Mais il signifie aussi autre chose : la capacité d’un groupe minoritaire à construire une légitimité politique par le récit, l’organisation et la guerre de guérilla. La révolution cubaine n’a pas été uniquement gagnée dans les montagnes. Elle s’est aussi imposée dans l’imaginaire, en présentant ses combattants comme des patriotes et Batista comme un pouvoir isolé.
Cette dimension explique pourquoi le 26 juillet reste une date puissante. Elle condense plusieurs thèmes de l’histoire cubaine : indépendance nationale, justice sociale, résistance à l’ingérence étrangère, culte des héros et centralité du leadership révolutionnaire. Ces thèmes continuent de structurer le discours officiel cubain, même si la société a beaucoup changé depuis 1959.
Le Mouvement du 26 Juillet est indissociable de Fidel Castro, mais il ne se résume pas à lui. Des figures comme Frank País, Camilo Cienfuegos, Haydée Santamaría, Celia Sánchez ou Ernesto Che Guevara ont joué des rôles déterminants. Certains ont organisé la clandestinité urbaine, d’autres ont commandé des colonnes rebelles ou participé à la construction du pouvoir révolutionnaire.
Le rôle du Che devient particulièrement important dans la phase finale de la guerre, lorsque les colonnes rebelles progressent vers le centre de l’île. La victoire de la bataille menée à Santa Clara contribue à précipiter la chute de Batista et à installer durablement le Che dans la mémoire révolutionnaire cubaine.
Le récit officiel a ensuite transformé ces acteurs en symboles. Cette mise en mémoire a une fonction politique : elle donne des visages, des lieux et des dates à la révolution. Elle permet aussi de transmettre aux nouvelles générations une version cohérente de l’histoire nationale, centrée sur le courage, la discipline et le sacrifice révolutionnaire.
La signification du Mouvement du 26 Juillet dépend aussi du point de vue adopté. Pour les partisans de la révolution, il représente la libération d’un pays soumis à la dictature et aux intérêts étrangers. Il incarne une promesse d’égalité, d’éducation, de santé publique et de souveraineté. Dans cette lecture, le 26 juillet est une date de fierté nationale.
Pour ses critiques, notamment une partie de l’exil cubain, le mouvement a ouvert la voie à un régime autoritaire durable, marqué par le parti unique, les restrictions aux libertés politiques et la répression des opposants. Le symbole est alors plus ambivalent : il rappelle la chute d’une dictature, mais aussi l’installation d’un pouvoir qui n’a pas permis le pluralisme politique.
Une lecture historique neutre doit tenir ensemble ces deux réalités. Le M-26-7 a bien contribué à renverser Batista et à transformer en profondeur Cuba.

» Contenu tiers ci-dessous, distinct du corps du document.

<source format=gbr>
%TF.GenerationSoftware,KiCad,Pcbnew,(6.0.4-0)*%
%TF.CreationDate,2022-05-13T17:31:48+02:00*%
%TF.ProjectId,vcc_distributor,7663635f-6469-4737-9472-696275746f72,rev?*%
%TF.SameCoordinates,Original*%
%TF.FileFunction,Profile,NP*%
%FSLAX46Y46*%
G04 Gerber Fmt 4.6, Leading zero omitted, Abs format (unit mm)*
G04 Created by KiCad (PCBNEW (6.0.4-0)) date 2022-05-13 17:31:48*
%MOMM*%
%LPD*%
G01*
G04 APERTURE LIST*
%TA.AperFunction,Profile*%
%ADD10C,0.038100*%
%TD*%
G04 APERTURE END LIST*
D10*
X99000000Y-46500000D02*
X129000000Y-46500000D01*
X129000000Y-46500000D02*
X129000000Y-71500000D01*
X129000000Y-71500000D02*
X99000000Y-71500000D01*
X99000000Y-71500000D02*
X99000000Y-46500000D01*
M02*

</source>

Mais son héritage ne peut être séparé de l’évolution du régime révolutionnaire après 1959. C’est précisément cette tension qui rend le 26 juillet cubain encore si sensible aujourd’hui.
Plus de soixante-dix ans après l’attaque de la Moncada, le Mouvement du 26 Juillet reste une clé de compréhension de Cuba. Il explique une partie de la culture politique du pays, où l’histoire révolutionnaire occupe une place majeure dans l’éducation, les médias, les commémorations et le langage institutionnel.

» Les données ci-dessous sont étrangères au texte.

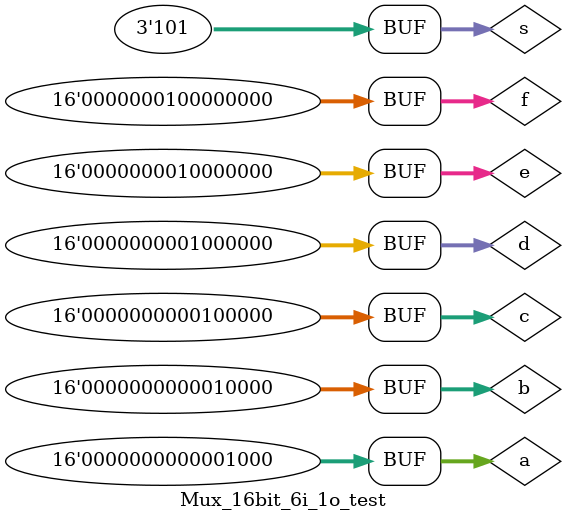
<source format=v>
`timescale 1ns / 1ps


module Mux_16bit_6i_1o_test;

	// Inputs
	reg [2:0] s;
	reg [15:0] a;
	reg [15:0] b;
	reg [15:0] c;
	reg [15:0] d;
	reg [15:0] e;
	reg [15:0] f;

	// Outputs
	wire [15:0] r;

	// Instantiate the Unit Under Test (UUT)
	Mux_16bit_6i_1o uut (
		.s(s), 
		.a(a), 
		.b(b), 
		.c(c), 
		.d(d), 
		.e(e), 
		.f(f), 
		.r(r)
	);

	initial begin
		// Initialize Inputs
		s = 0;
		a = 8;
		b = 16;
		c = 32;
		d = 64;
		e = 128;
		f = 256;

		// Wait 100 ns for global reset to finish
		#100;
		repeat (5) begin //S
			#100;
			//Test
			if(s == 0 && r != a)		// s = 0, choose a
				$display("fail");
			else if(s == 1 && r != b)	// s = 1, choose b
				$display("fail");
			else if(s == 2 && r != c)	// s = 2, choose c
				$display("fail");
			else if(s == 3 && r != d)	// s = 3, choose d
				$display("fail");
			else if(s == 4 && r != e)	// s = 4, choose e
				$display("fail"); 
			else if(s == 5 && r != f)	// s = 5, choose f
				$display("fail");
			else
				$display("pass");
			s = s +1;
		end //End S

	end
      
endmodule


</source>
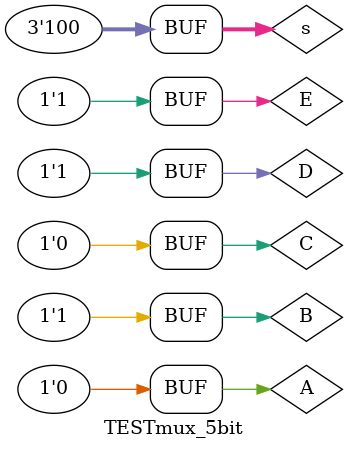
<source format=v>

`define AND and #20
`define OR or #20
`define NOT not #10

module mux_5bit(muxOut, in0, in1, in2, in3, in4, s);
  output muxOut;
  input in0, in1, in2, in3, in4;
  input [2:0] s;
  wire andOut0, andOut1, andOut2, andOut3, andOut4, nots0, nots1, nots2;
  
  `NOT nots0gate(nots0, s[0]);
  `NOT nots1gate(nots1, s[1]);
  `NOT nots2gate(nots2, s[2]);
  `AND and0(andOut0,in0,nots2,nots1,nots0);
  `AND and1(andOut1,in1,nots2,nots1,s[0]);
  `AND and2(andOut2,in2,nots2,s[1],nots0);
  `AND and3(andOut3,in3,nots2,s[1],s[0]);
  `AND and4(andOut4,in4,s[2],nots1,nots0);
  `OR finalOr(muxOut,andOut0,andOut1,andOut2,andOut3,andOut4);
endmodule

module TESTmux_5bit;
  reg A,B,C,D,E; 
  reg [2:0] s;
  wire muxOut; 
   
  //test mux
  initial  // Stimulus 
  begin 
    A=0; B=1; C=0; D=1; E=1; s[2]=0; s[1]=1; s[0]=1; 
    #150 s[0]=0; 
    #150 s[1]=0;
    #150 s[2]=1; 
  end 
  mux_5bit UUT (muxOut,A,B,C,D,E,s); 
  initial  // Response 
    $monitor($time,muxOut,A,B,C,D,E,s);
endmodule
</source>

Comprendre le 26 juillet, ce n’est donc pas seulement connaître une date. C’est saisir comment Cuba raconte son passé, justifie son présent et projette son identité nationale. Le mouvement signifie à la fois une révolte, une organisation, une mémoire officielle et un symbole disputé. Dans l’histoire cubaine, peu d’événements concentrent autant de sens politique, social et émotionnel.
En définitive, le Mouvement du 26 Juillet désigne bien plus que l’attaque d’une caserne. Il renvoie à la naissance d’un processus révolutionnaire qui a bouleversé l’île et marqué la guerre froide en Amérique latine. Son importance tient à cette double nature : un épisode historique précis et un mythe fondateur toujours actif dans la mémoire cubaine.